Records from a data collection
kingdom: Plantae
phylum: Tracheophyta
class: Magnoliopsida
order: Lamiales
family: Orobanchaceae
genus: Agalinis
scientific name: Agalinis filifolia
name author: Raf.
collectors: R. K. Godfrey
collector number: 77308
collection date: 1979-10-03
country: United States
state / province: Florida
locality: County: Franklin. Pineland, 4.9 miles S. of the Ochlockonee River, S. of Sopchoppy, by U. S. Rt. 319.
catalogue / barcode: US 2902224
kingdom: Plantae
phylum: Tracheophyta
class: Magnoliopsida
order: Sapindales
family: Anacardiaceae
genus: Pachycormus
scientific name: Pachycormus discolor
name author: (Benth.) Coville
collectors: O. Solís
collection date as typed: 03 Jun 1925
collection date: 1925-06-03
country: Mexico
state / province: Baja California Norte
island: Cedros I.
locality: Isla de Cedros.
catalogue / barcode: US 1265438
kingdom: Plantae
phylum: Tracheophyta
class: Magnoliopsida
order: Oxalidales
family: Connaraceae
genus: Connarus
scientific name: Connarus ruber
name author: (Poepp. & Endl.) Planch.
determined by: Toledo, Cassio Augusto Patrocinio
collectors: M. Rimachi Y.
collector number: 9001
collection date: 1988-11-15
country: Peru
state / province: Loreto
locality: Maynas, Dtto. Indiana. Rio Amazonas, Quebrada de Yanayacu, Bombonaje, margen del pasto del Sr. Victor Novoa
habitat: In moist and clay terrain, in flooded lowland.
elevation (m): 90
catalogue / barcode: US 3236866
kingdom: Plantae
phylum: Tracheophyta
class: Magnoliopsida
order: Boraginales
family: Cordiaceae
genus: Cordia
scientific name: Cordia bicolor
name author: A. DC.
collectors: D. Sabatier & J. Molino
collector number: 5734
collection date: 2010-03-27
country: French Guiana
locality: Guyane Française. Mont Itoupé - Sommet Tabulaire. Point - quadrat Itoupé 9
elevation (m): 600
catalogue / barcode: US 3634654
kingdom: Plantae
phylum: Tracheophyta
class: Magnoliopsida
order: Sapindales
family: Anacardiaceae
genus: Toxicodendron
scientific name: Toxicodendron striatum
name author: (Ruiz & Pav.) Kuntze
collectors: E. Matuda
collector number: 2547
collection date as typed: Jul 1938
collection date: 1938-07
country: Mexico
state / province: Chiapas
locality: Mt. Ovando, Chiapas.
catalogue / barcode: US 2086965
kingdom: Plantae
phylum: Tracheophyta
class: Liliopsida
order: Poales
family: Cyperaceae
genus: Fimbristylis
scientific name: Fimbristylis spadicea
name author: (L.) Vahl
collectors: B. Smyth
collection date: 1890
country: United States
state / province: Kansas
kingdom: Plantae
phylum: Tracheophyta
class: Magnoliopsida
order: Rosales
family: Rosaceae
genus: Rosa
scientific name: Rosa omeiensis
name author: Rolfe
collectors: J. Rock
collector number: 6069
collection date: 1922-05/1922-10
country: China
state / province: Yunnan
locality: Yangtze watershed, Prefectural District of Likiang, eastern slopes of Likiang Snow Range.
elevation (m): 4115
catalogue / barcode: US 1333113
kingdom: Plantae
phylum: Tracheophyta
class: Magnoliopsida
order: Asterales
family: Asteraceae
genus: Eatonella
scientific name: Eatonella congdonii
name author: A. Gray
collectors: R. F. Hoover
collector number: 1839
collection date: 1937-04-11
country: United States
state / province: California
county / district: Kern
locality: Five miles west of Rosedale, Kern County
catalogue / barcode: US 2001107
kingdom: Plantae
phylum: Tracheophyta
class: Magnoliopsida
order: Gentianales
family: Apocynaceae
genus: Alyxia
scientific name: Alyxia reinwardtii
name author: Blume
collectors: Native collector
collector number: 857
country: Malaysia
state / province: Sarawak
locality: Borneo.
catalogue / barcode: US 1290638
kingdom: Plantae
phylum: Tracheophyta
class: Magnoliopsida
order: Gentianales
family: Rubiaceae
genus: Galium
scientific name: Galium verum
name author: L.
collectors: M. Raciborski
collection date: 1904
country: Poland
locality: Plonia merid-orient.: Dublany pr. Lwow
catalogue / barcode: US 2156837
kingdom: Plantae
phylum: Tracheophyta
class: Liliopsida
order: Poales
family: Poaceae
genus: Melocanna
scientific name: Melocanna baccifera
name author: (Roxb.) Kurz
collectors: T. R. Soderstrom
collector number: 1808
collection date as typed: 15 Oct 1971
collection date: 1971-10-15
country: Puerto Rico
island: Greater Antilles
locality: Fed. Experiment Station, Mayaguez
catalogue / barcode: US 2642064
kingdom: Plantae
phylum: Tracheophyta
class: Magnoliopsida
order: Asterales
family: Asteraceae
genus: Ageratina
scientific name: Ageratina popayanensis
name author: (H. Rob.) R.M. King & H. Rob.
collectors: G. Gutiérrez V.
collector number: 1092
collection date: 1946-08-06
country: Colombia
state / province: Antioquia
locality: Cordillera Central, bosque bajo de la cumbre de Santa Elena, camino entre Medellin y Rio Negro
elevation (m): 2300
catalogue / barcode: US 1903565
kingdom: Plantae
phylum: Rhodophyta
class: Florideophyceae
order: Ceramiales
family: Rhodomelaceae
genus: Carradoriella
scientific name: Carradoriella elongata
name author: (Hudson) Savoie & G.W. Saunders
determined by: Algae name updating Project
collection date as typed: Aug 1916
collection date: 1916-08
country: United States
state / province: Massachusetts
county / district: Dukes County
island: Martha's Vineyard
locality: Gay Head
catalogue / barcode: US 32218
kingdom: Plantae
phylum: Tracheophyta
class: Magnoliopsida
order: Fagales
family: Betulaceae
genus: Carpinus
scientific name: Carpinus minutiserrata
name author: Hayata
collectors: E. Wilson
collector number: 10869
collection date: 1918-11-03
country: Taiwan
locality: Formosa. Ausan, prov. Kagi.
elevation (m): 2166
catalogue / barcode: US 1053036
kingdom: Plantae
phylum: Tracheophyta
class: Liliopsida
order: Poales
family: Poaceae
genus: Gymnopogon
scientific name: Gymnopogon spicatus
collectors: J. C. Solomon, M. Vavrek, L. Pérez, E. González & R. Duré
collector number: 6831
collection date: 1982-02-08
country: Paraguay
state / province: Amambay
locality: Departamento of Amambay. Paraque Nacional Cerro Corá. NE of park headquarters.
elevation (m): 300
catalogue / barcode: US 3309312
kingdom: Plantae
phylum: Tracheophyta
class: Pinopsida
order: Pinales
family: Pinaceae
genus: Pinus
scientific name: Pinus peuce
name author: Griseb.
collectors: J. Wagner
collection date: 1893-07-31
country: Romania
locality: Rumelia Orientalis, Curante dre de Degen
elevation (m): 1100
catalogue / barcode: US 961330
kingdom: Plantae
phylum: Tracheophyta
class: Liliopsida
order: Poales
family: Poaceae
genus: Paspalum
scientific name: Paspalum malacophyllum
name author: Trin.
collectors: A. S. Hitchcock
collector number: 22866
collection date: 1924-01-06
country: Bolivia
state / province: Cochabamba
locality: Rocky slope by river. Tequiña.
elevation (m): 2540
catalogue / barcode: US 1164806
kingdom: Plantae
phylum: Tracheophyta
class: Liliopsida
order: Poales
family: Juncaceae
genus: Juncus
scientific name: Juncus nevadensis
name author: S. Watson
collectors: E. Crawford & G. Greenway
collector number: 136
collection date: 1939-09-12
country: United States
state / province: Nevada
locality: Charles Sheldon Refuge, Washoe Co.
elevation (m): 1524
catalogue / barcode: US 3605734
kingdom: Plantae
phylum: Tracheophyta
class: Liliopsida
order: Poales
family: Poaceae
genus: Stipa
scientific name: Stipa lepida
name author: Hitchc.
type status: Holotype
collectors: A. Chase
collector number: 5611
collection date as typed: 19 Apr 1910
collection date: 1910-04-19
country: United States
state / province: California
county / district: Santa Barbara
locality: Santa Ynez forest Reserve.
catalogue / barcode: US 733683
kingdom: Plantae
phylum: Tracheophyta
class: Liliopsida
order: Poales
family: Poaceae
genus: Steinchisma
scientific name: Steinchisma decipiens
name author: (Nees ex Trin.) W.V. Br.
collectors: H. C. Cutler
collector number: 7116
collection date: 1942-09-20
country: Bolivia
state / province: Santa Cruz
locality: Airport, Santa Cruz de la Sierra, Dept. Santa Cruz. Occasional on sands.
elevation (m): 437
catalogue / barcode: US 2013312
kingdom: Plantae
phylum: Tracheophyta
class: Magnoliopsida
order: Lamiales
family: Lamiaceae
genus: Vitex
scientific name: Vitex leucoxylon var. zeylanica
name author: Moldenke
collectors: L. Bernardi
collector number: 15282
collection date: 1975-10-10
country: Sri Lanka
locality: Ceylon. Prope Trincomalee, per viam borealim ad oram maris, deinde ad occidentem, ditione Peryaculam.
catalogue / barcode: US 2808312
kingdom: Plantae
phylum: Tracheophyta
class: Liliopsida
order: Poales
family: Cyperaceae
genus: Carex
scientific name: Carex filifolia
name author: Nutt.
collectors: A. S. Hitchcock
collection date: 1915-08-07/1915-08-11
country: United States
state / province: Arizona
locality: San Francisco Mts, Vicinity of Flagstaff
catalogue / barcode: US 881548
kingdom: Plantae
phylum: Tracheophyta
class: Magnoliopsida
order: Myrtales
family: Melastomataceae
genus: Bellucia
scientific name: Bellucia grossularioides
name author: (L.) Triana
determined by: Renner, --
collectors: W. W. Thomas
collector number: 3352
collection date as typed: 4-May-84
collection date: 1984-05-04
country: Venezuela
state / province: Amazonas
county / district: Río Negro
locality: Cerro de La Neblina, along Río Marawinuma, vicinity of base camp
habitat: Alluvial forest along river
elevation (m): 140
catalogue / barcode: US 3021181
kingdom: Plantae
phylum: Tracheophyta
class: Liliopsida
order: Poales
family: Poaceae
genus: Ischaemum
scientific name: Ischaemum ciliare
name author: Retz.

AIM:
Lay out as a numbered list, omitting blank lines, everything in the entries above from the line containing "name author: Hitchc." down to the line containing "locality: Santa Ynez forest Reserve.", both included.

EXERCISE OUTPUT:
1. name author: Hitchc.
2. type status: Holotype
3. collectors: A. Chase
4. collector number: 5611
5. collection date as typed: 19 Apr 1910
6. collection date: 1910-04-19
7. country: United States
8. state / province: California
9. county / district: Santa Barbara
10. locality: Santa Ynez forest Reserve.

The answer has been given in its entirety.